Ну чего об этом кричать? Будто нельзя говорить нормальным голосом. И опять это — «кум-зернышко». Новожилов со строгостью сказал:

— Правильно поступили, товарищ помпохоз. И не пора ли нам закругляться, товарищ Волощак?

Секретарь, сказал, раскуривая трубку-душегрейку:

— Подымим маленько, хлебнем чаю и тронем. — Он пыхнул дымком, разогнал дымное облачко. — Молодости свойственно торопиться, товарищ Новожилов. А старость медлит, оттягивает. Вы молоды, я стар. Да-да… Вот перед войной ощутил я: устал, братцы, сдаю. Но замены со стороны не просил, сам готовил замену. Из молодых, что работали рядом. Думал: когда уйду, кто-нибудь из молодых заменит. Да тут война… И те молодые кто в армию ушел, кто погиб. И пришлось мне секретарить по-старому, только подпольно.

— После войны, даст бог, уйдете на спокойную должность, Иосиф Герасимович, — сказал Федорук.

— Бог даст, после войны можно уходить и на пенсию, стажа вполне наберется, — сказал Волощак, тон шутливый, а улыбки никакой.

«Как у нашего Скворцова, — подумал Новожилов. — Не видал, чтоб и тот улыбался». И опять подумал про обратный путь: как-то он сложится, задача — и самим благополучно доехать и чтоб секретарь был в сохранности, партизаны за него в ответе, а за партизан в ответе старший — начальник штаба отряда Новожилов. Вот так. А вообще недурно, что разговор с Волощаком будет вести Скворцов, командиру отряда и карты в руки, он и опытней и умней Новожилова, хотя и Эдуард Новожилов не дурак, нет, не дурак.

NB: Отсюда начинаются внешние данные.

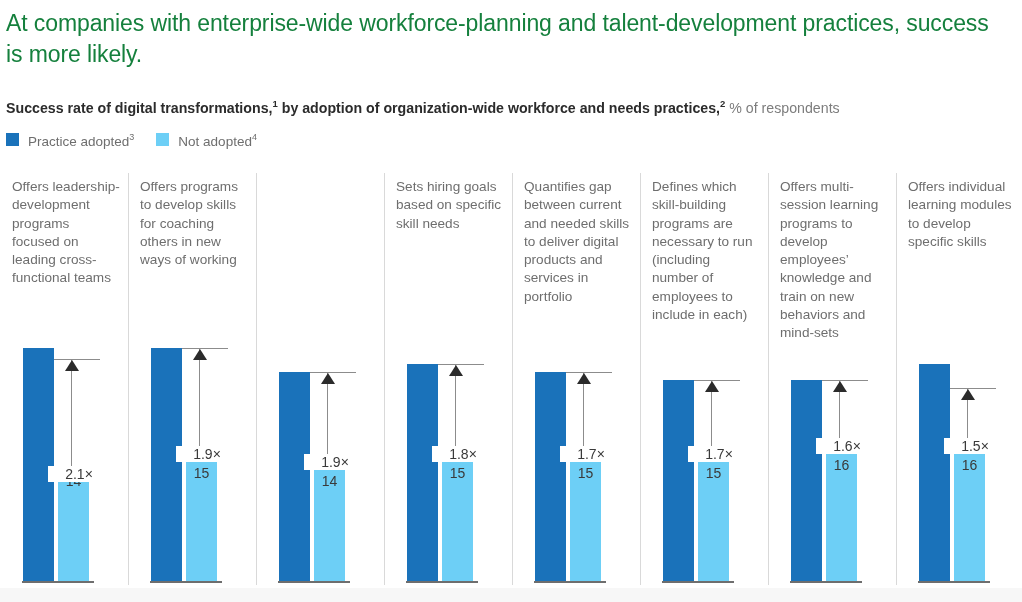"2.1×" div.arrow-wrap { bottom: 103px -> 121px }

Когда отъезжали от хутора, была кромешная темень, обильная роса, пронизывало ветром. Новожилов вдыхал глубоко, с удовольствием, поводил плечами, как бы поигрывая, как бы разминаясь перед приятным и нелегким трудом. Проезжали мимо затаившегося во мраке хуторка среди тополей, и оттуда окликнули:

— Стой! Кто едет?

В тополях тлели огоньки цигарок. Колыхание теней, невнятный шум.

— Свои! — гаркнул Федорук. И по-местному, по-западноукраински: — Возили по нарядам германской комендатуры фураж, едем домой.

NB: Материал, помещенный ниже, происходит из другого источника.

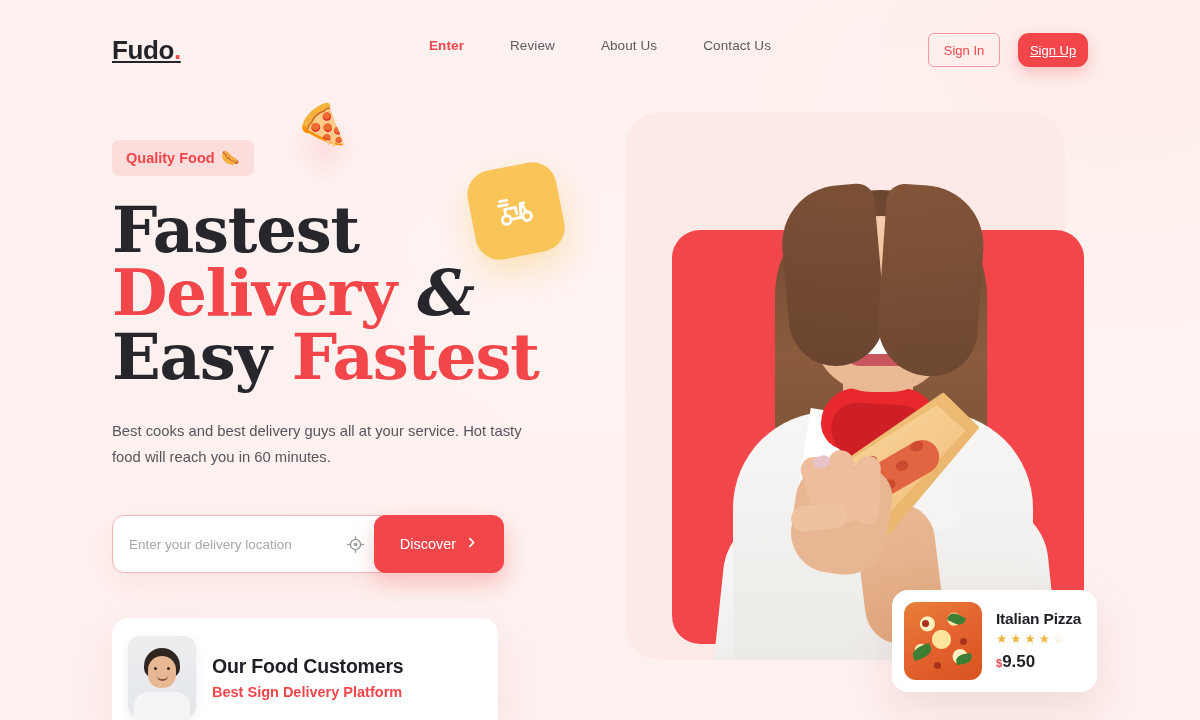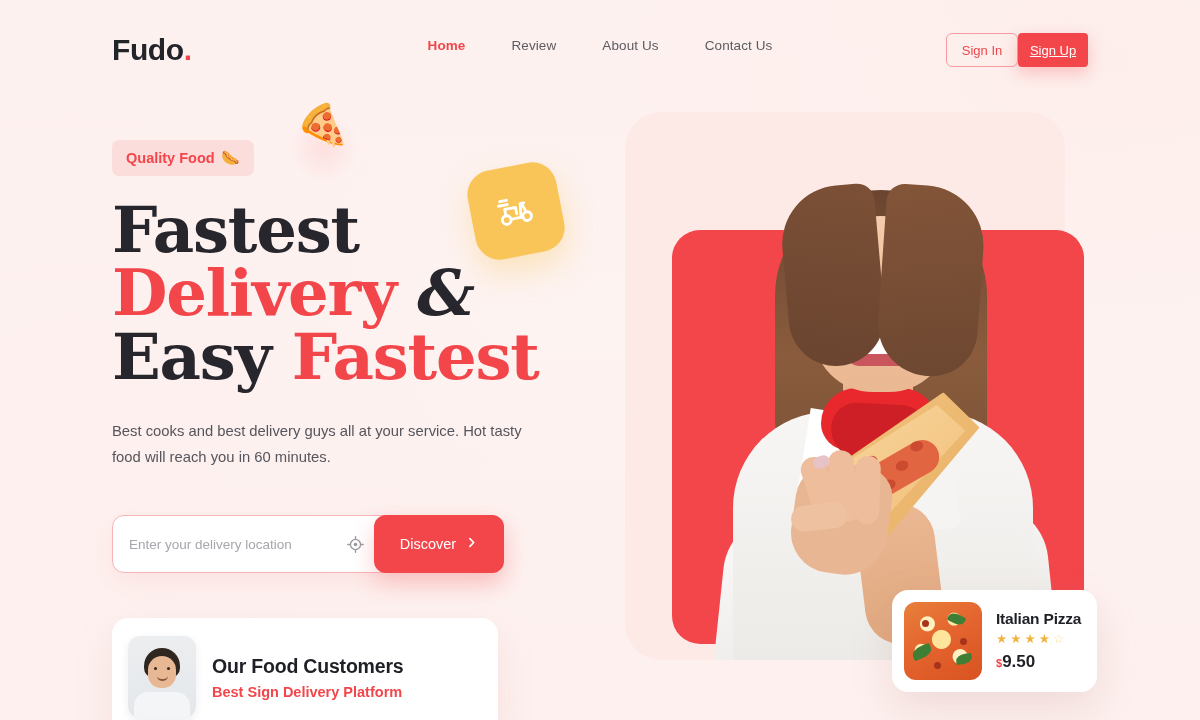"Fudo." .logo { font-size: 30px -> 26px; text-decoration: none -> underline }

— Куда домой? Стой! — И смачный матюк.

— Националисты, — шепнул Федорук Новожилову.

— Будем прорываться! Гони! — крикнул Новожилов, и кони рванули. С хутора начали стрелять из винтовок и автоматов, густо. И партизаны с ходу стреляли — по огонькам цигарок и вспышкам выстрелов на хуторе. Вымчали на бугор, затем долиной еще на бугор, на третий, и здесь перевели лошадей на шаг, прислушались. Погони не слыхать. Новожилов соскочил со своей подводы, подбежал к секретарской. В порядке? Да! Подбежал к Лободе. Как у вас? Генку ранило! Снова Генку? Снова. Куда? В руку. Снова в руку? И к тому же в ту, которая была уже ранена.